Everything Needn't Be Sugarcoated
- Braxton Schieler
- Sep 24, 2018
- 4 min read
"The minute you start compromising the truth for the sake of massaging somebody's ego, that's it, game over." - Gordon Ramsay
My favorite television shows (at least current shows) have Gordon Ramsay in them. He is the single best reality TV star in the entire world, hilariously profane but yet still with the very best of intentions in mind because he intends to get results - every show with him in it is fantastic for this reason. One of my favorites is Kitchen Nightmares.
This is a show when Gordon travels across America to find restaurants that are on the verge of collapse and he watches their dinner service and gives them what they need to become a successful restaurant. What stands out is that he is unbelievably brusque - he tells the people exactly what is wrong with the food and the style of the restaurant, frankly and then he fixes it. The people are usually offended. But in seven seasons of this show, only one restaurant has ever failed to be totally done over by his work and in the end, the staff and management are always extremely grateful.
Have you noticed that we have become a generation of sugar coaters? I will never forget in sixth grade we read "The Wednesday Wars," and Holling Hoodhood has a conversation with his dad that goes something like this:
"Mrs. Baker made me clean the chalkboard after class today," (As if insinuating that Mrs. Baker is out of her mind.)
"What did you do?"
Mrs. Coulombe said: "THAT is the way parents were in the sixties, and that is the way they should be."
Honestly, I couldn't agree more.
We have become people that have excepted failure and laziness. Here are some examples:
- NBA players high five each other after MISSING a free throw.
- When someone strikes out in my brother's baseball league, the only feedback they usually receive is, "good swing," and usually, it's not.
- I'm in eighth grade, and due dates are still optional here. What's with that? You've known the paper was due for a month, the date's been on my calendar circled and red, wrote and rewrote in my agenda, and somehow they can turn it in with no more than a shake of the head or an eye roll the next day for full credit.
- After a test the other day, a girl, we'll call her Megan, came up to me and asked me about a question. Given that the test was OVER I happily explained the answer to her, and she goes and asks Mrs. Jones for her test back and changes the answer the following school day.
The list goes on and on.
Here's what I'm not trying to say. I'm not trying to say that failure isn't acceptable. Nobody's perfect. And I'm not trying to say that being honest means you have to be a jerk. You don't have to tell someone their breath stinks or that they are socially awkward. I would never condone that. What I am saying is that we are raising a generation of people who think that it's okay to not try because if they fail they will be given opportunity after opportunity to try again. The reason that the next generation is the way that it is, quite frankly ladies and gentlemen isn't that they are doing something different, it's because we are doing something different. Kids will be kids. We are telling kids that it is okay to be lazy or wrong and that is the reason that this generation is the way that it is.
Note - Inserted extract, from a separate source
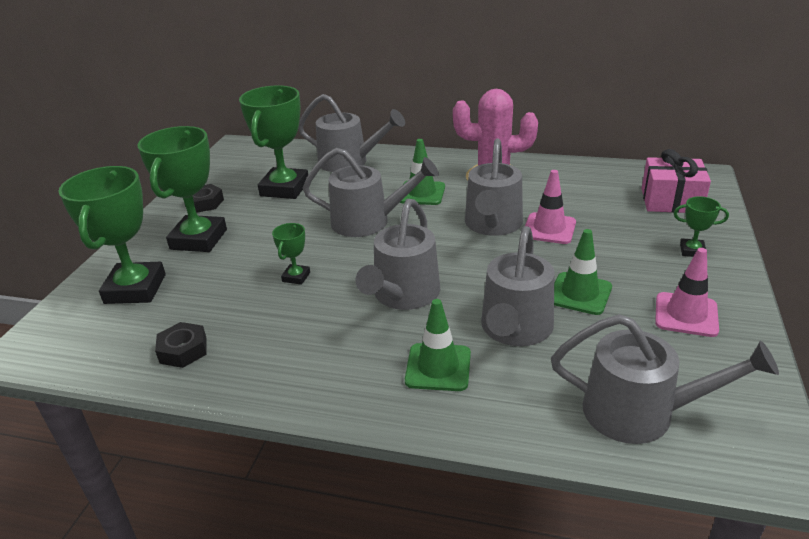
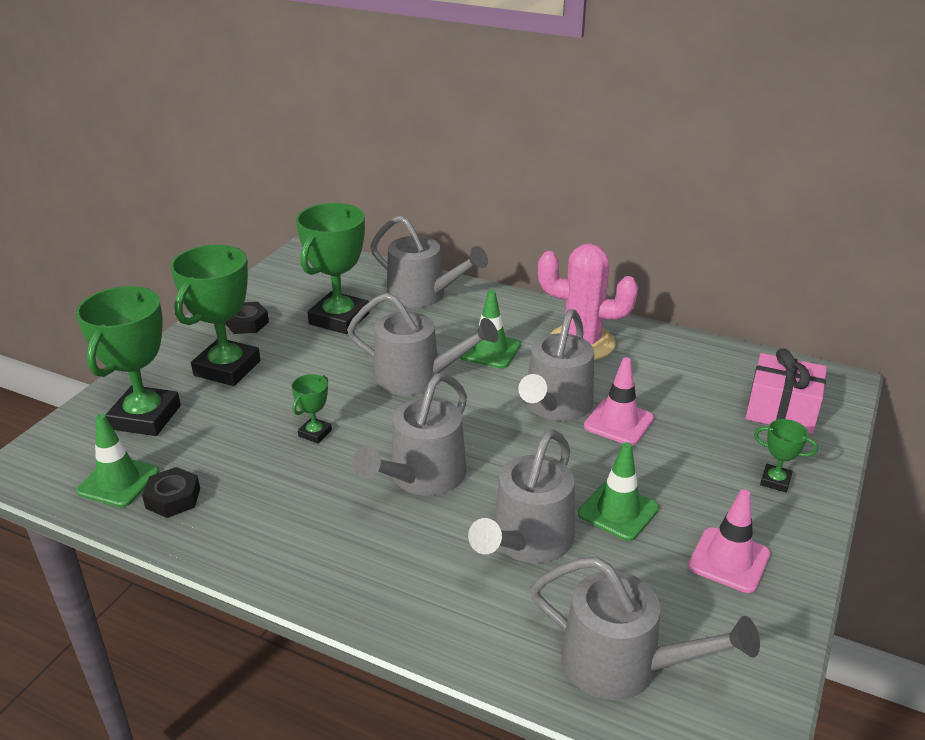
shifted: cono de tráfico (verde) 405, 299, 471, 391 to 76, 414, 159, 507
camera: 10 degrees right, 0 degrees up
I'm asking, begging even that we would cut this attitude out. It's not ubiquitous yet but is rapidly approaching the point of no return. I don't think failure is the worst thing that can happen to a person, but what we are teaching is that minimal effort is okay. We're to the point when coach says, "Take a lap," and only four kids run. Stop babying people. If their feelings are hurt, their feelings are hurt, what's important is that they are learning. Discipline, hard discipline even is necessary. There is a point when positive reinforcement no longer works and kids need to learn that for their success they will have to work. Failure isn't the worst thing that can happen, but in the event that it does, people need to know so that they can do better in the future.
What happens when we sugarcoat is that we waste everyone's time. We beat around the bush when being frank would get things done faster. Absolutely there is a kind way to do that, you don't say, "You suck," but you don't say, "I like it," when it sucks either. You go through the things that suck, you explain what's wrong with it, and you get the ship back on course. Period. No one gets anywhere by taking the ego-compromising, easy way out. If we want results, a next generation that can get things done, we have to be much, much more honest, and if we aren't, believe me, of the ten billion people that live here when we are the head of the working force, (2050) people will figure it out. If we aren't working hard to make a difference, someone will.